Namun sebaliknya ungkap Jamal, jika Bima Arya tidak berdaya, lalu beranikah memutuskan untuk bergabung dengan partai-partai yang konsisten sejak awal mendukung pasangan Jokowi-Ma’ruf Amin atau akan tetap bermain didua kaki sebagai safety player tuturnya.
Seperti diketahui, pada saat acara Speak Up “Satukan Suara” di Puri Begawan Jalan Raya Pajajaran, Kota Bogor, Jumat (12/04) yang lalu, Wali Kota Bogor terpilih periode 2019-2024 Bima Arya Sugiarto menentukan dukungan dan pilihannya kepada pasangan Calon Presiden dan Wakil Presiden nomor urut 01, Joko Widodo – KH. Maruf Amin pada Pemilu 2019.
Pada saat itu Bima mengutarakan, memilih Jokowi itu karena dirinya melihat bahwa capres 01 ini merupakan sosok yang jujur, yang satu antara kata dengan perbuatannya. Selain itu, dirinya mengaku menjadi kepala daerah karena belajar dari Joko Widodo.
“Pembelajaran menjadi kepala daerah itu pertama kali ke Pak Jokowi, ketika saya mau maju di Kota Bogor tahun 2012 lalu. Jadi, menurut saya Pak Jokowi itu salah satu model selaku kepala daerah,” kata Bima kepada media usai acara.
Dirinya juga menyadari bahwa pilihannya ke 01 itu berbeda dengan partainya yaitu Partai Amanat Nasional (PAN) yang merupakan partai pengusung pasangan Capres-Cawapres nomor urut 02, Prabowo – Sandiaga Uno.
Akan tetapi, Bima menyebutkan bahwa PAN itu partai yang lahir dari rahim reformasi, di mana platformnya adalah nasionalis dan pluralis. Jadi, PAN itu partai tengah yang menjunjung tinggi keberagaman.
“Bagi saya, kalau bicara platform partai, semestinya PAN menjatuhkan pilihan kepada Pak Jokowi, bukan yang lain,” terangnya.
Ia juga mengatakan, bahwa Ketua Umum PAN Zulkifli sudah mengetahui terkait pilihannya kepada Jokowi. Hanya saja, waktu itu ia masih aktif sebagai kepala daerah, sehingga dirinya menyampaikan tidak akan terbuka dulu soal menentukan pilihan, karena untuk menjaga kebersamaan.
“Hari ini saya warga biasa, saya bukan seorang kepala daerah, saya seorang kader partai yang memilih segala resikonya untuk berbeda dengan garis partai.

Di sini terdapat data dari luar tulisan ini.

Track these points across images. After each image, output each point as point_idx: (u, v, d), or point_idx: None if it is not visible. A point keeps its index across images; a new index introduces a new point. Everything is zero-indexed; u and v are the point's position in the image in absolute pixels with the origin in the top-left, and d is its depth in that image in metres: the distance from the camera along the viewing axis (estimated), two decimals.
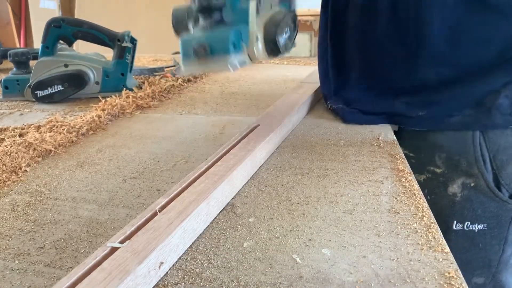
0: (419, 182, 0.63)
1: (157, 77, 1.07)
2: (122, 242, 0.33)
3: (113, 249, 0.32)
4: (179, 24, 0.50)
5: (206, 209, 0.40)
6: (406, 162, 0.54)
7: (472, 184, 0.63)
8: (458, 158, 0.63)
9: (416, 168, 0.64)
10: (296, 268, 0.34)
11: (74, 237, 0.39)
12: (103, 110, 0.77)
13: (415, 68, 0.63)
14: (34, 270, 0.35)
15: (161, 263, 0.33)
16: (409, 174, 0.50)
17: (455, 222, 0.64)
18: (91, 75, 0.89)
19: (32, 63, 0.92)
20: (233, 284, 0.32)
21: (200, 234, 0.39)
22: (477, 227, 0.64)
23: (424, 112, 0.63)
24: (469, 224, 0.64)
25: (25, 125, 0.69)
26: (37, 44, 2.43)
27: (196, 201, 0.39)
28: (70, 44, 0.93)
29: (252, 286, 0.32)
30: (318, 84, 0.85)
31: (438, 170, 0.65)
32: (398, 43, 0.63)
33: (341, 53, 0.74)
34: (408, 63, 0.64)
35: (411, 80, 0.64)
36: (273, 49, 0.53)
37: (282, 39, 0.53)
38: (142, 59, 1.47)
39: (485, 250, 0.64)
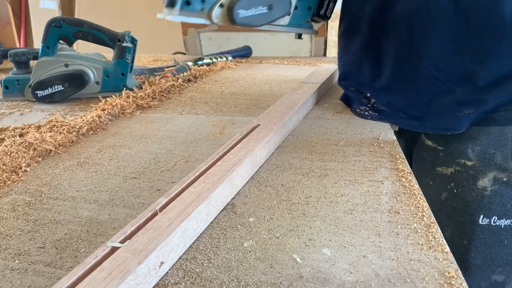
0: (444, 175, 0.66)
1: (157, 77, 1.07)
2: (122, 242, 0.33)
3: (114, 249, 0.32)
4: None
5: (206, 209, 0.40)
6: (406, 162, 0.54)
7: (505, 179, 0.62)
8: (493, 152, 0.62)
9: (443, 161, 0.65)
10: (296, 268, 0.34)
11: (75, 236, 0.39)
12: (103, 110, 0.77)
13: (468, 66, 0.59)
14: (34, 269, 0.35)
15: (162, 262, 0.33)
16: (409, 174, 0.50)
17: (481, 216, 0.63)
18: (91, 75, 0.89)
19: (32, 63, 0.92)
20: (233, 284, 0.32)
21: (200, 234, 0.39)
22: (504, 222, 0.63)
23: (472, 110, 0.61)
24: (496, 219, 0.63)
25: (25, 125, 0.69)
26: (37, 44, 2.43)
27: (196, 201, 0.39)
28: (70, 44, 0.93)
29: (252, 285, 0.32)
30: (318, 84, 0.85)
31: (469, 163, 0.63)
32: (461, 39, 0.58)
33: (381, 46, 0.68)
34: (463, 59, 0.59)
35: (462, 79, 0.60)
36: (230, 18, 0.54)
37: (243, 11, 0.54)
38: (142, 59, 1.47)
39: (510, 247, 0.63)
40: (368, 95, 0.71)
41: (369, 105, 0.71)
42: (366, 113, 0.71)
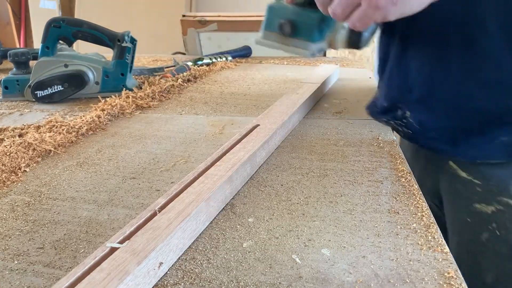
0: (485, 213, 0.56)
1: (157, 77, 1.07)
2: (121, 242, 0.33)
3: (113, 249, 0.32)
4: None
5: (206, 209, 0.40)
6: (406, 162, 0.54)
7: None
8: None
9: (482, 197, 0.56)
10: (295, 268, 0.34)
11: (74, 237, 0.39)
12: (103, 110, 0.76)
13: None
14: (33, 270, 0.35)
15: (161, 263, 0.33)
16: (408, 174, 0.50)
17: None
18: (91, 75, 0.89)
19: (32, 63, 0.92)
20: (233, 284, 0.32)
21: (200, 234, 0.39)
22: None
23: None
24: None
25: (25, 125, 0.69)
26: (37, 44, 2.43)
27: (196, 201, 0.39)
28: (70, 44, 0.93)
29: (251, 286, 0.32)
30: (318, 84, 0.85)
31: None
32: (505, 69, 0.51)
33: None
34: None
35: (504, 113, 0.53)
36: (356, 41, 0.50)
37: (367, 33, 0.50)
38: (142, 59, 1.47)
39: None
40: (403, 107, 0.62)
41: (404, 120, 0.62)
42: (400, 128, 0.63)
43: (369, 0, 0.41)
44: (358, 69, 1.22)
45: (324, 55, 1.66)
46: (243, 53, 1.48)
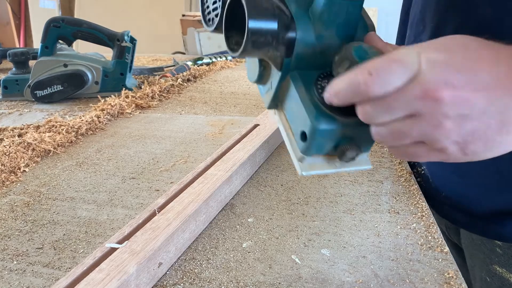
0: (505, 279, 0.49)
1: (157, 77, 1.07)
2: (120, 242, 0.33)
3: (112, 250, 0.32)
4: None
5: (205, 209, 0.40)
6: (406, 162, 0.54)
7: None
8: None
9: (503, 262, 0.49)
10: (295, 269, 0.34)
11: (73, 237, 0.39)
12: (102, 110, 0.76)
13: None
14: (32, 270, 0.34)
15: (160, 263, 0.33)
16: (408, 174, 0.50)
17: None
18: (90, 75, 0.89)
19: (31, 63, 0.92)
20: (232, 285, 0.32)
21: (199, 234, 0.39)
22: None
23: None
24: None
25: (24, 125, 0.69)
26: (37, 44, 2.43)
27: (195, 202, 0.39)
28: (69, 44, 0.93)
29: (251, 286, 0.32)
30: None
31: None
32: None
33: None
34: None
35: None
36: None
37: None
38: (141, 59, 1.47)
39: None
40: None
41: (424, 167, 0.54)
42: (418, 179, 0.54)
43: (433, 142, 0.28)
44: None
45: None
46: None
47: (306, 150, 0.31)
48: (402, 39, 0.58)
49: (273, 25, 0.29)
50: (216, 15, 0.34)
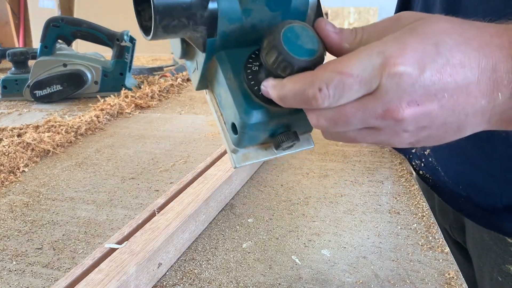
0: None
1: (157, 77, 1.06)
2: (120, 243, 0.33)
3: (111, 250, 0.32)
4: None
5: (205, 209, 0.40)
6: (407, 162, 0.54)
7: None
8: None
9: None
10: (295, 269, 0.34)
11: (72, 237, 0.39)
12: (102, 110, 0.76)
13: None
14: (31, 271, 0.34)
15: (160, 264, 0.33)
16: (409, 174, 0.50)
17: None
18: (90, 75, 0.89)
19: (31, 62, 0.92)
20: (232, 285, 0.32)
21: (199, 235, 0.39)
22: None
23: None
24: None
25: (24, 125, 0.69)
26: (36, 43, 2.42)
27: (195, 202, 0.39)
28: (69, 43, 0.93)
29: (251, 287, 0.32)
30: None
31: None
32: None
33: None
34: None
35: None
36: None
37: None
38: (141, 59, 1.47)
39: None
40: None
41: (423, 160, 0.52)
42: (421, 171, 0.53)
43: (390, 129, 0.25)
44: None
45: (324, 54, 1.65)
46: None
47: (238, 143, 0.27)
48: None
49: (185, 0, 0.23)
50: None
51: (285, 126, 0.27)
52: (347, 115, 0.24)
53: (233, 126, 0.27)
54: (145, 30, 0.25)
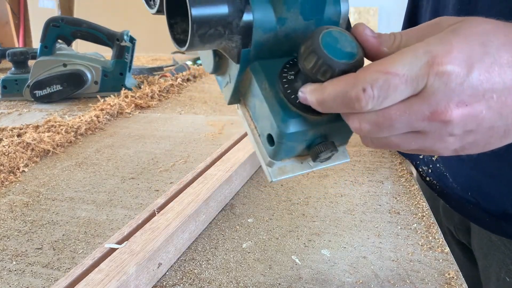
0: None
1: (156, 77, 1.06)
2: (120, 243, 0.33)
3: (111, 250, 0.32)
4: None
5: (205, 209, 0.40)
6: (407, 162, 0.54)
7: None
8: None
9: None
10: (295, 269, 0.34)
11: (72, 237, 0.39)
12: (102, 110, 0.76)
13: None
14: (31, 271, 0.34)
15: (160, 264, 0.33)
16: (409, 175, 0.50)
17: None
18: (90, 75, 0.89)
19: (30, 62, 0.92)
20: (232, 285, 0.32)
21: (199, 235, 0.39)
22: None
23: None
24: None
25: (24, 125, 0.69)
26: (36, 43, 2.42)
27: (195, 202, 0.39)
28: (69, 43, 0.93)
29: (251, 287, 0.32)
30: None
31: None
32: None
33: None
34: None
35: None
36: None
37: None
38: (141, 59, 1.46)
39: None
40: None
41: (431, 166, 0.51)
42: (428, 178, 0.52)
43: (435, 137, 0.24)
44: None
45: None
46: None
47: (274, 155, 0.27)
48: None
49: (223, 9, 0.23)
50: None
51: (322, 137, 0.27)
52: (392, 118, 0.23)
53: (269, 137, 0.26)
54: (178, 42, 0.25)
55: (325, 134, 0.26)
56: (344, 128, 0.26)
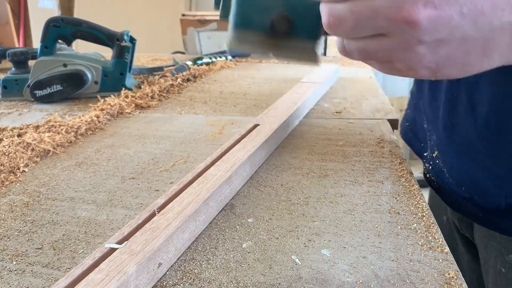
0: None
1: (157, 77, 1.06)
2: (120, 242, 0.33)
3: (111, 250, 0.32)
4: None
5: (205, 209, 0.40)
6: (407, 162, 0.54)
7: None
8: None
9: None
10: (295, 269, 0.34)
11: (72, 237, 0.39)
12: (102, 110, 0.76)
13: None
14: (32, 271, 0.34)
15: (160, 264, 0.33)
16: (409, 174, 0.50)
17: None
18: (90, 75, 0.89)
19: (31, 62, 0.92)
20: (232, 285, 0.32)
21: (199, 235, 0.39)
22: None
23: None
24: None
25: (24, 125, 0.69)
26: (36, 43, 2.42)
27: (195, 202, 0.39)
28: (69, 43, 0.93)
29: (251, 287, 0.32)
30: (318, 84, 0.85)
31: None
32: None
33: None
34: None
35: None
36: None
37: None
38: (141, 59, 1.46)
39: None
40: (431, 143, 0.50)
41: (432, 162, 0.52)
42: (428, 175, 0.53)
43: (404, 47, 0.23)
44: (358, 69, 1.22)
45: (324, 54, 1.66)
46: (243, 52, 1.47)
47: (233, 21, 0.28)
48: None
49: None
50: None
51: (284, 17, 0.28)
52: (355, 12, 0.22)
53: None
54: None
55: (289, 12, 0.27)
56: (311, 13, 0.26)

Saya meyakini PAN itu partai tengah, partai yang menjunjung tinggi keberagaman dan kebersamaan,” tuturnya.
Selain itu, Bima mengaku siap menanggung segala resiko yang dihadapinya. “Insya Allah saya siap untuk segala resikonya,” ucapnya.
Bima pun menegaskan bahwa dirinya tidak akan keluar dari partai. Sebab, ia merasa ikut mendirikan partai berlambang matahari putih tersebut.
“Tidak pernah terpikir sekali pun untuk keluar dari partai. Ini adalah suatu ikhtiar saya untuk sejalan dengan platform partai,” tegasnya.
Ia juga menegaskan pada saat Rakernas PAN dan berkumpul bersama untuk memutuskan mendukung Prabowo – Sandi, dirinya waktu itu menyampaikam secara terbuka dan menilai masa capres dan cawapres itu dari partai yang sama, yaitu Partai Gerindra.
“Saat itu, saya tidak habis pikir ya, mengapa harus seperti itu. Meski demikian, saya fatsun kepada keputusan partai waktu itu,” pungkasnya.